Kenya in the throes of great artistic rebirth

By Jenny Luesby

NAIROBI, KENYA: Driving with the radio on this weekend, a song came on that I hadn’t heard for years, from a sad and iconic film that touched me greatly at the time. It was a love story that I haven’t seen since, called The Graduate. He lost the girl.

But it brought to my mind the many ways that literature and powerful stories stay alive inside us and shape our view of the whole world around us, even when we have stopped thinking about them at all.

unique perspective

In some catalogue that span through my head, I began to think of a book written by a Chinese author about the Chinese Diaspora of south London, which changed my understanding of the Chinese community forever, or the way in which reading Going Down River Road, when I was in my early 20s, gave me a perspective in Kenya that has never left me, and only been affirmed countless times by the experiences around me.

Literature has a power all of its own to bridge divides, shine a light of understanding and tolerance, and achieve a recognition of truths that we have only half known until a tale draws them out in front of us.

Yet still fresh in my mind is a meeting I was at some months ago where one of our own professors of literature spoke of how East African literature has been held back for close to half a century by an assertion that the region is a ‘literary desert’.

As an economist by background, I cannot claim the smallest knowledge of literature. But it does seem true that for so large a population, our breadth of arts and literature, now growing, is still scant when compared with some other cultures.

Years ago, I used to write a quarterly country report on Iceland, which had a population of just 300,000 people at the time, and yet a national theatre, a replete range of ancient myths, playwrights, novelists and a book publishing industry.

With the rise of Twitter, in which Kenya is close to leading the continent, some have argued that the 140-character quip is now the final death knell for the 40,000-word story, for poetry of a thousand words, even for our attention span.

I have likewise been told, more times than I can count, that ‘Kenyans don’t read’, only to, simultaneously, interview youngster after youngster who tells me of their love of writing, borne of their love of reading, the books their father had in the home, the books they read in their childhoods.

It seems to be not true that ‘Kenyans don’t read’. But it seems to be true that somewhere in our divided history we have taken our time to celebrate and value our own literature. We have talked, often, as if we only have one author.  We have not even selected a Poet Laureate, as the greatest poet of our generation.

But our arts scene is changing. Literary festivals are growing larger and becoming better followed, our films, even our animations, are winning global awards.

Renaissance

Yet it can seem, at times, as if the world is more excited about our bubbling literary takeoff than we are ourselves. The BBC ran a story last week about how African Arts are rising as the next big thing on the Western arts scene.

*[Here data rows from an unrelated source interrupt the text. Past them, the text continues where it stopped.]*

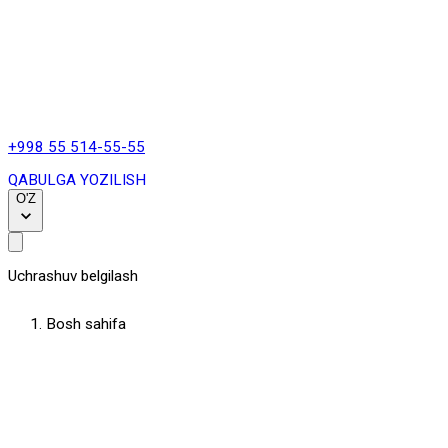
+998 55 514-55-55
QABULGA YOZILISH
O'Z
Uchrashuv belgilash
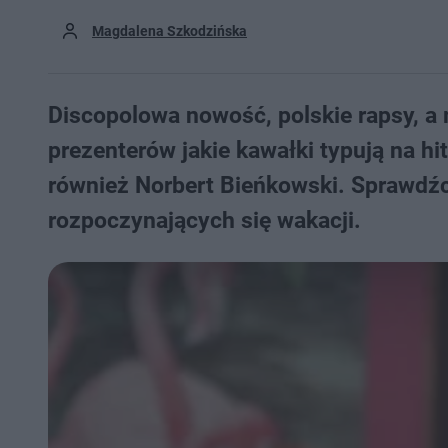
Magdalena Szkodzińska
Discopolowa nowość, polskie rapsy, a 
prezenterów jakie kawałki typują na h
również Norbert Bieńkowski. Sprawdźc
rozpoczynających się wakacji.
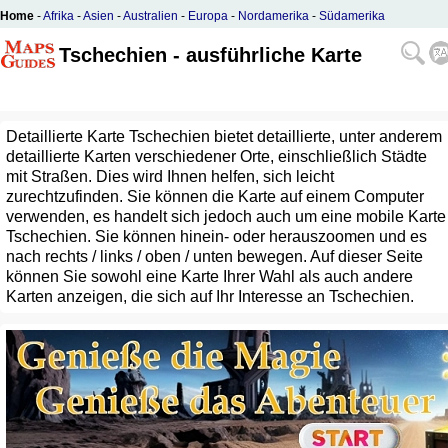
Home
-
Afrika
-
Asien
-
Australien
-
Europa
-
Nordamerika
-
Südamerika
Tschechien - ausführliche Karte
Detaillierte Karte Tschechien bietet detaillierte, unter anderem
detaillierte Karten verschiedener Orte, einschließlich Städte
mit Straßen. Dies wird Ihnen helfen, sich leicht
zurechtzufinden. Sie können die Karte auf einem Computer
verwenden, es handelt sich jedoch auch um eine mobile Karte
Tschechien. Sie können hinein- oder herauszoomen und es
nach rechts / links / oben / unten bewegen. Auf dieser Seite
können Sie sowohl eine Karte Ihrer Wahl als auch andere
Karten anzeigen, die sich auf Ihr Interesse an Tschechien.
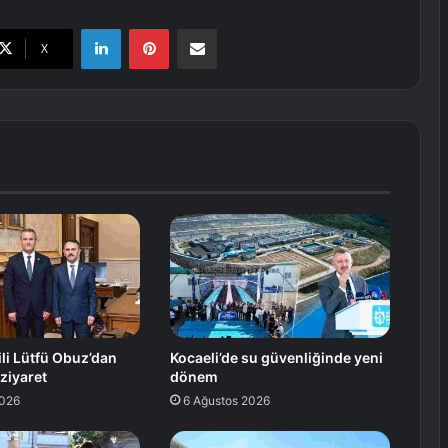
LinkedIn
Pinterest
E-Posta ile paylaş
X
li Lütfü Obuz’dan
Kocaeli’de su güvenliğinde yeni
 ziyaret
dönem
2026
6 Ağustos 2026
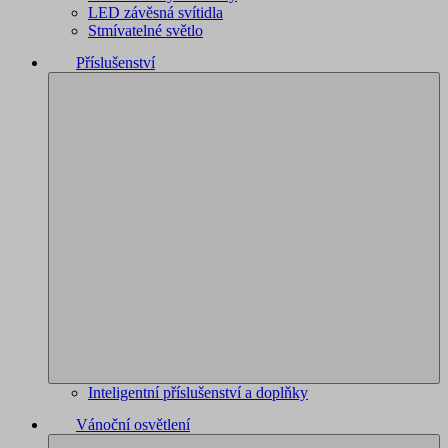
LED závěsná svítidla
Stmívatelné světlo
Příslušenství
Inteligentní příslušenství a doplňky
Vánoční osvětlení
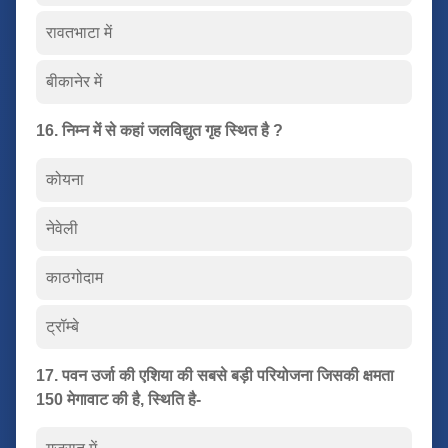
रावतभाटा में
बीकानेर में
16. निम्न में से कहां जलविद्युत गृह स्थित है ?
कोयना
नेवेली
काठगोदाम
ट्रॉम्बे
17. पवन उर्जा की एशिया की सबसे बड़ी परियोजना जिसकी क्षमता
150 मेगावाट की है, स्थिति है-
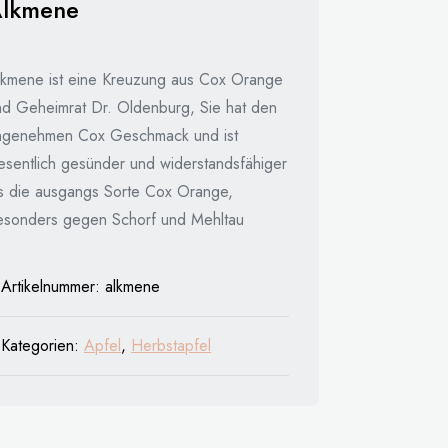
lkmene
lkmene ist eine Kreuzung aus Cox Orange
nd Geheimrat Dr. Oldenburg, Sie hat den
ngenehmen Cox Geschmack und ist
esentlich gesünder und widerstandsfähiger
ls die ausgangs Sorte Cox Orange,
esonders gegen Schorf und Mehltau
Artikelnummer:
alkmene
Kategorien:
Apfel
,
Herbstapfel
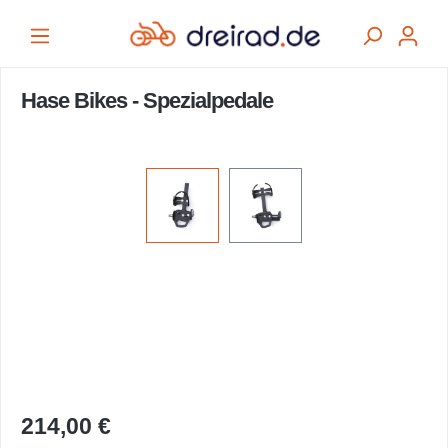
alt springen
Hase Bikes - Spezialpedale
Bildergalerie überspringen
214,00 €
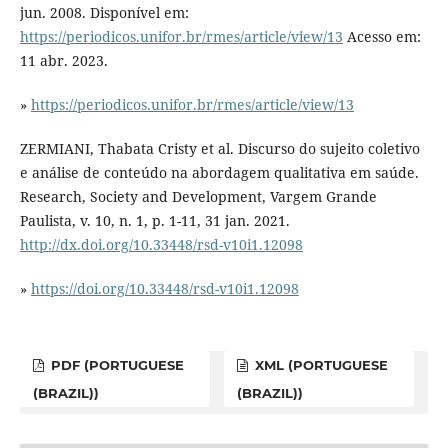
jun. 2008. Disponível em:
https://periodicos.unifor.br/rmes/article/view/13
Acesso em:
11 abr. 2023.
»
https://periodicos.unifor.br/rmes/article/view/13
ZERMIANI, Thabata Cristy et al. Discurso do sujeito coletivo
e análise de conteúdo na abordagem qualitativa em saúde.
Research, Society and Development, Vargem Grande
Paulista, v. 10, n. 1, p. 1-11, 31 jan. 2021.
http://dx.doi.org/10.33448/rsd-v10i1.12098
»
https://doi.org/10.33448/rsd-v10i1.12098
PDF (PORTUGUESE
XML (PORTUGUESE
(BRAZIL))
(BRAZIL))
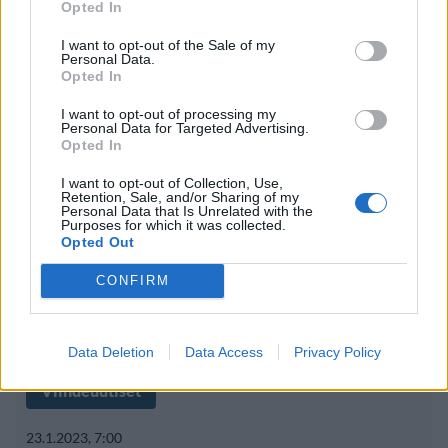
Opted In
varat ohjataan nuorten väkivallan
I want to opt-out of the Sale of my
Personal Data.
ehkäisyyn
Opted In
I want to opt-out of processing my
Personal Data for Targeted Advertising.
Opted In
I want to opt-out of Collection, Use,
Retention, Sale, and/or Sharing of my
Personal Data that Is Unrelated with the
Purposes for which it was collected.
Opted Out
CONFIRM
Data Deletion
Data Access
Privacy Policy
Viihdeuutiset
23.1.2023, 7:00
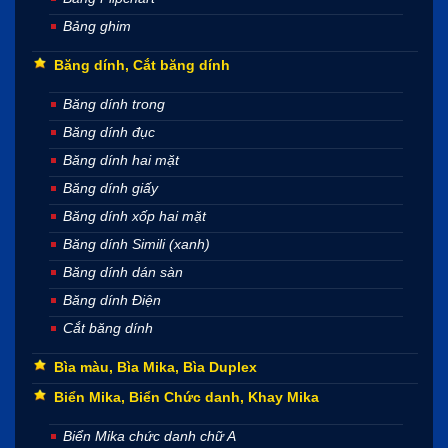
Bảng ghim
Băng dính, Cắt băng dính
Băng dính trong
Băng dính đục
Băng dính hai mặt
Băng dính giấy
Băng dính xốp hai mặt
Băng dính Simili (xanh)
Băng dính dán sàn
Băng dính Điện
Cắt băng dính
Bìa màu, Bìa Mika, Bìa Duplex
Biển Mika, Biển Chức danh, Khay Mika
Biển Mika chức danh chữ A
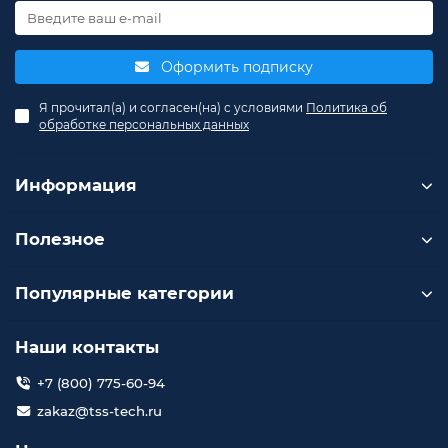
Оформить подписку
Я прочитал(а) и согласен(на) с условиями
Политика об
обработке персональных данных
Информация
Полезное
Популярные категории
Наши контакты
+7 (800) 775-60-94
zakaz@tss-tech.ru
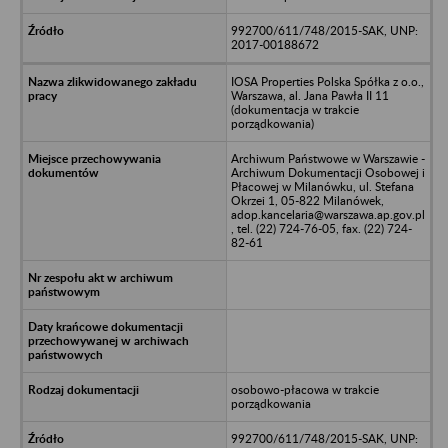
992700/611/748/2015-SAK, UNP:
2017-00188672
IOSA Properties Polska Spółka z o.o.,
Warszawa, al. Jana Pawła II 11
(dokumentacja w trakcie
porządkowania)
Archiwum Państwowe w Warszawie -
Archiwum Dokumentacji Osobowej i
Płacowej w Milanówku, ul. Stefana
Okrzei 1, 05-822 Milanówek,
adop.kancelaria@warszawa.ap.gov.pl
, tel. (22) 724-76-05, fax. (22) 724-
82-61
osobowo-płacowa w trakcie
porządkowania
992700/611/748/2015-SAK, UNP:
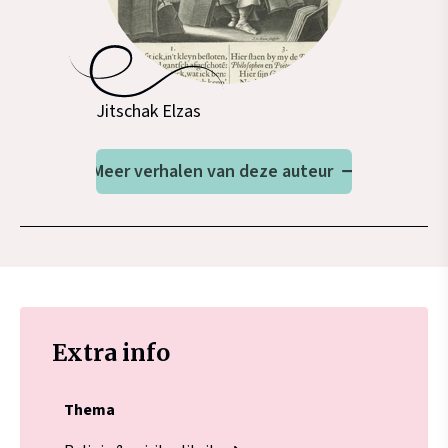
Jitschak Elzas
Meer verhalen van deze auteur
Extra info
Thema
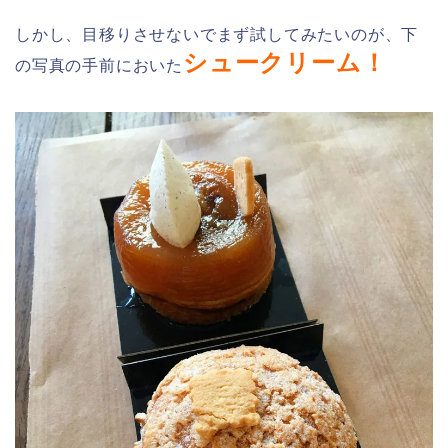
しかし、目移りさせないでまず試してみたいのが、下
シュークリーム！
の写真の手前においた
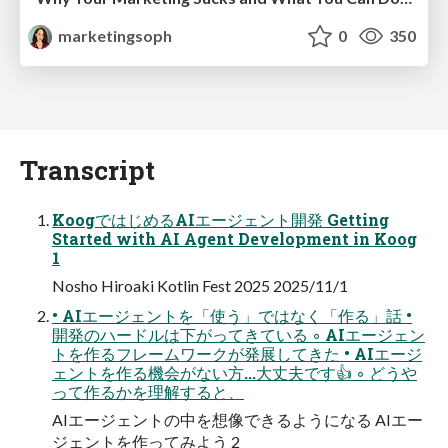
marketingsoph
0
350
Transcript
KoogではじめるAIエージェント開発 Getting
Started with AI Agent Development in Koog
1
Nosho Hiroaki Kotlin Fest 2025 2025/11/1
• AIエージェントを「使う」ではなく「作る」話 •
開発のハードルは下がってきている ◦ AIエージェン
トを作るフレームワークが発展してきた • AIエージ
ェントを作る機会がない方...大丈夫です👍 ◦ どうや
って作るかを理解すると、
AIエージェントの中を想像できるようになる AIエー
ジェントを作ってみよう 2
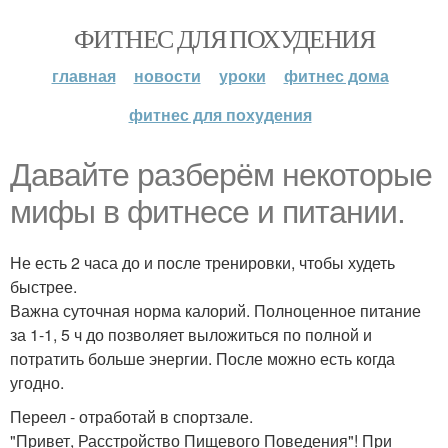
ФИТНЕС ДЛЯ ПОХУДЕНИЯ
главная
новости
уроки
фитнес дома
фитнес для похудения
Давайте разберём некоторые
мифы в фитнесе и питании.
Не есть 2 часа до и после тренировки, чтобы худеть
быстрее.
Важна суточная норма калорий. Полноценное питание
за 1-1, 5 ч до позволяет выложиться по полной и
потратить больше энергии. После можно есть когда
угодно.
Переел - отработай в спортзале.
"Привет, Расстройство Пищевого Поведения"! При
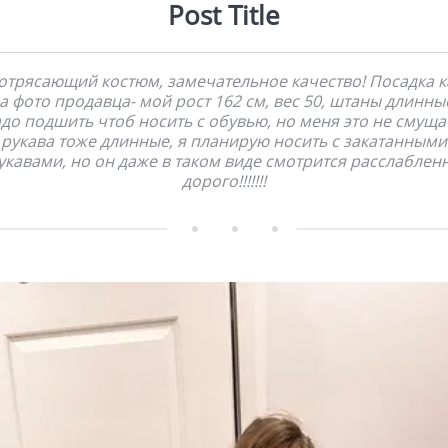
Post Title
отрясающий костюм, замечательное качество! Посадка к
а фото продавца- мой рост 162 см, вес 50, штаны длинны
до подшить чтоб носить с обувью, но меня это не смуща
рукава тоже длинные, я планирую носить с закатанными
укавами, но он даже в таком виде смотрится расслаблен
дорого!!!!!!!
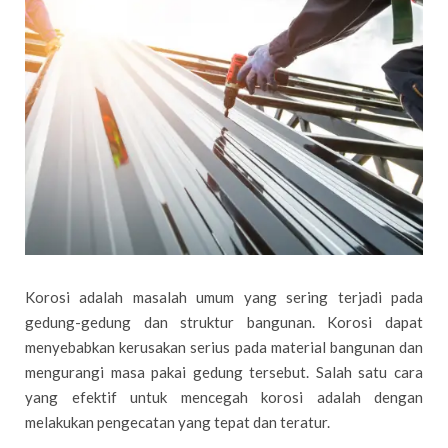
Korosi adalah masalah umum yang sering terjadi pada
gedung-gedung dan struktur bangunan. Korosi dapat
menyebabkan kerusakan serius pada material bangunan dan
mengurangi masa pakai gedung tersebut. Salah satu cara
yang efektif untuk mencegah korosi adalah dengan
melakukan pengecatan yang tepat dan teratur.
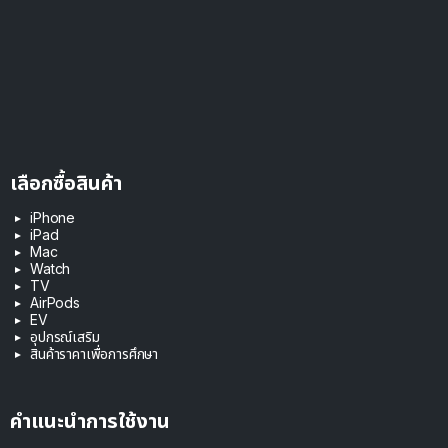
เลือกซื้อสินค้า
iPhone
iPad
Mac
Watch
TV
AirPods
EV
อุปกรณ์เสริม
สินค้าราคาเพื่อการศึกษา
คำแนะนำการใช้งาน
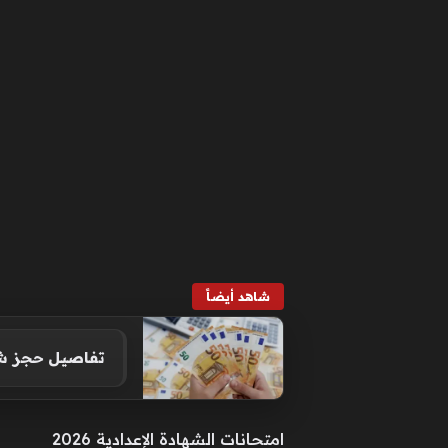
شاهد أيضاً
تفاصيل حجز شقق
امتحانات الشهادة الإعدادية 2026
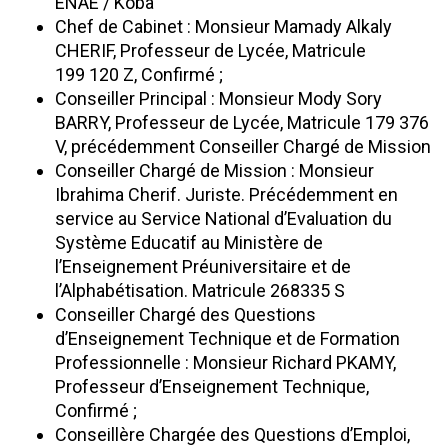
ENAE / Koba
Chef de Cabinet : Monsieur Mamady Alkaly
CHERIF, Professeur de Lycée, Matricule
199 120 Z, Confirmé ;
Conseiller Principal : Monsieur Mody Sory
BARRY, Professeur de Lycée, Matricule 179 376
V, précédemment Conseiller Chargé de Mission
Conseiller Chargé de Mission : Monsieur
Ibrahima Cherif. Juriste. Précédemment en
service au Service National d’Evaluation du
Système Educatif au Ministère de
l’Enseignement Préuniversitaire et de
l’Alphabétisation. Matricule 268335 S
Conseiller Chargé des Questions
d’Enseignement Technique et de Formation
Professionnelle : Monsieur Richard PKAMY,
Professeur d’Enseignement Technique,
Confirmé ;
Conseillère Chargée des Questions d’Emploi,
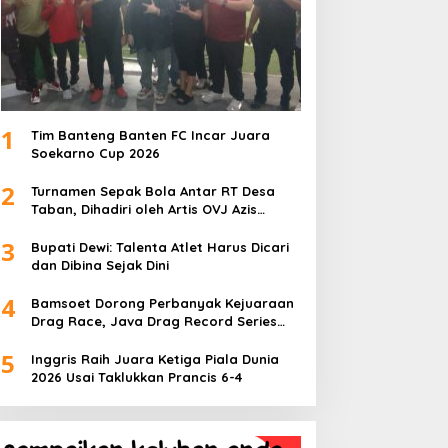
1
Tim Banteng Banten FC Incar Juara
Soekarno Cup 2026
2
Turnamen Sepak Bola Antar RT Desa
Taban, Dihadiri oleh Artis OVJ Azis
Gagap, RT 001 Raih Kemenangan
3
Bupati Dewi: Talenta Atlet Harus Dicari
dan Dibina Sejak Dini
4
Bamsoet Dorong Perbanyak Kejuaraan
Drag Race, Java Drag Record Series
2026 Jadi Ajang Pembinaan Talenta
5
Muda
Inggris Raih Juara Ketiga Piala Dunia
2026 Usai Taklukkan Prancis 6-4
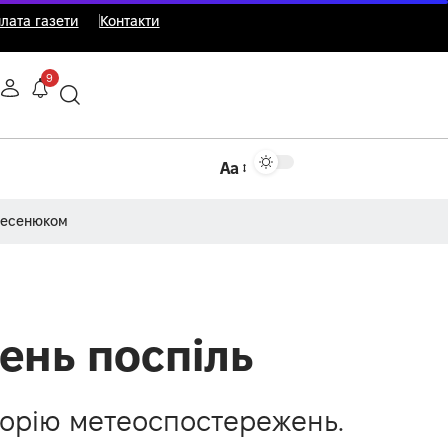
лата газети
Контакти
9
Аа
Несенюком
ень поспіль
сторію метеоспостережень.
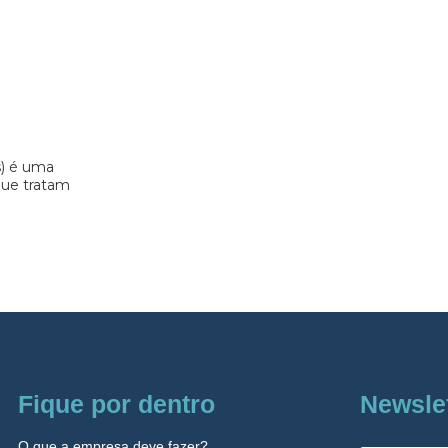
s) é uma
 que tratam
Fique por dentro
Newsle
O que a empresa deve fazer?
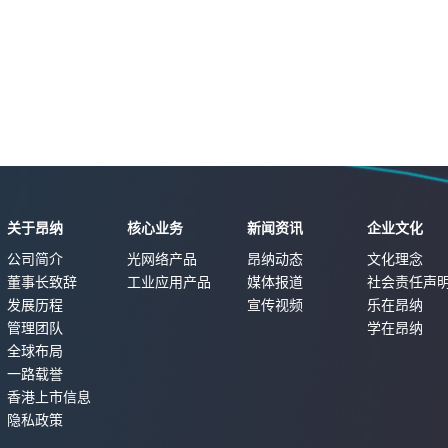
关于昂纳
核心业务
新闻资讯
企业文化
公司简介
光网络产品
昂纳动态
文化理念
董事长致辞
工业应用产品
媒体报道
社会责任声
发展历程
宣传视频
乐在昂纳
管理团队
学在昂纳
全球布局
一路载誉
香港上市信息
隐私政策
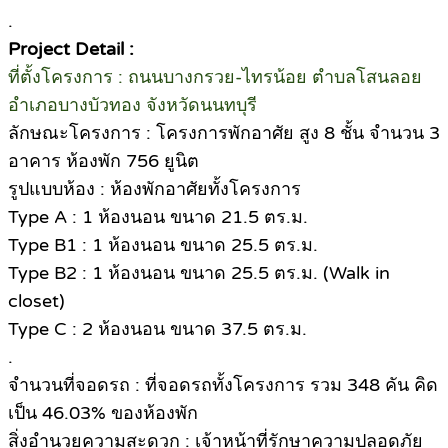
.
Project Detail :
ที่ตั้งโครงการ : ถนนบางกรวย-ไทรน้อย ตำบลโสนลอย
อำเภอบางบัวทอง จังหวัดนนทบุรี
ลักษณะโครงการ : โครงการพักอาศัย สูง 8 ชั้น จำนวน 3
อาคาร ห้องพัก 756 ยูนิต
รูปแบบห้อง : ห้องพักอาศัยทั้งโครงการ
Type A : 1 ห้องนอน ขนาด 21.5 ตร.ม.
Type B1 : 1 ห้องนอน ขนาด 25.5 ตร.ม.
Type B2 : 1 ห้องนอน ขนาด 25.5 ตร.ม. (Walk in
closet)
Type C : 2 ห้องนอน ขนาด 37.5 ตร.ม.
.
จำนวนที่จอดรถ : ที่จอดรถทั้งโครงการ รวม 348 คัน คิด
เป็น 46.03% ของห้องพัก
สิ่งอำนวยความสะดวก : เจ้าหน้าที่รักษาความปลอดภัย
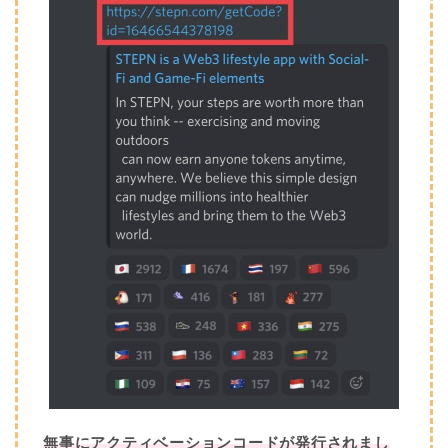
無事にアクティベーションコードが発行されまし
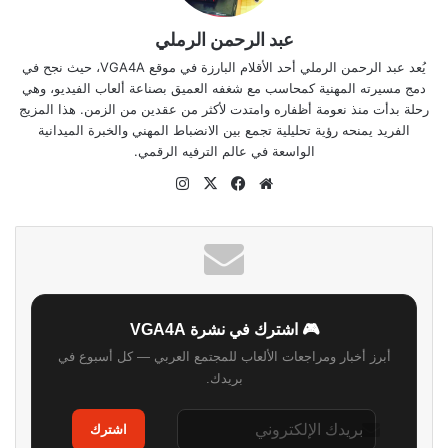
عبد الرحمن الرملي
يُعد عبد الرحمن الرملي أحد الأقلام البارزة في موقع VGA4A، حيث نجح في
دمج مسيرته المهنية كمحاسب مع شغفه العميق بصناعة ألعاب الفيديو، وهي
رحلة بدأت منذ نعومة أظفاره وامتدت لأكثر من عقدين من الزمن. هذا المزيج
الفريد يمنحه رؤية تحليلية تجمع بين الانضباط المهني والخبرة الميدانية
الواسعة في عالم الترفيه الرقمي.
موقع
‫X
فيسبوك
انستقرام
الويب
🎮 اشترك في نشرة VGA4A
أبرز أخبار ومراجعات الألعاب للمجتمع العربي — كل أسبوع في
بريدك.
اشترك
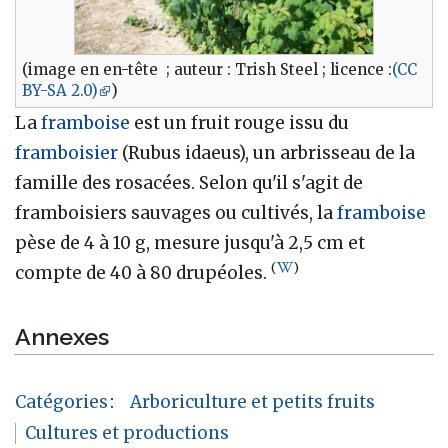
(image en en-tête ; auteur : Trish Steel ; licence :
(CC
BY-SA 2.0)
)
La
framboise
est un fruit rouge issu du
framboisier
(Rubus idaeus), un arbrisseau de la
famille des rosacées. Selon qu'il s'agit de
framboisiers sauvages ou cultivés, la
framboise
pèse de 4 à 10 g, mesure jusqu'à 2,5 cm et
(
)
compte de 40 à 80 drupéoles.
Annexes
Catégories
:
Arboriculture et petits fruits
Cultures et productions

But our own artistic debate remains more concentrated around who is allowed to write plays for school children to perform at drama festivals, than the fact that we seem to be moving into an extraordinary artistic renaissance, across every art form.

Indeed, not so many years ago, reporters would write, somewhat regularly, about how and why the Kenyan music scene had become stillborn, even as West African, and Tanzanian music had taken wings of its own.

The degree and pace of change since then has seen us now growing our own vibrant music scene. But literature is rising more slowly. Yet if it is lost in our short-quip, fast moving 21st Century, it will be a loss to us all in our breadth, depth, emotional life and wisdom.

For the writers and story tellers are surely there, the plot makers and satirists. Some have even written to me of their passion for words and tales. For sure, the hours of thought and drafts and reaching for insight are happening. Maybe it is only time we cast off our ‘desert’ label and draw forward, celebrate, promote and engage with our next generation of Kenyan writers.

For among whom will be the literary icons that become touch points for generations ahead. And in their hands lie our capacity for greater understanding of one another, and the forging of ‘we’.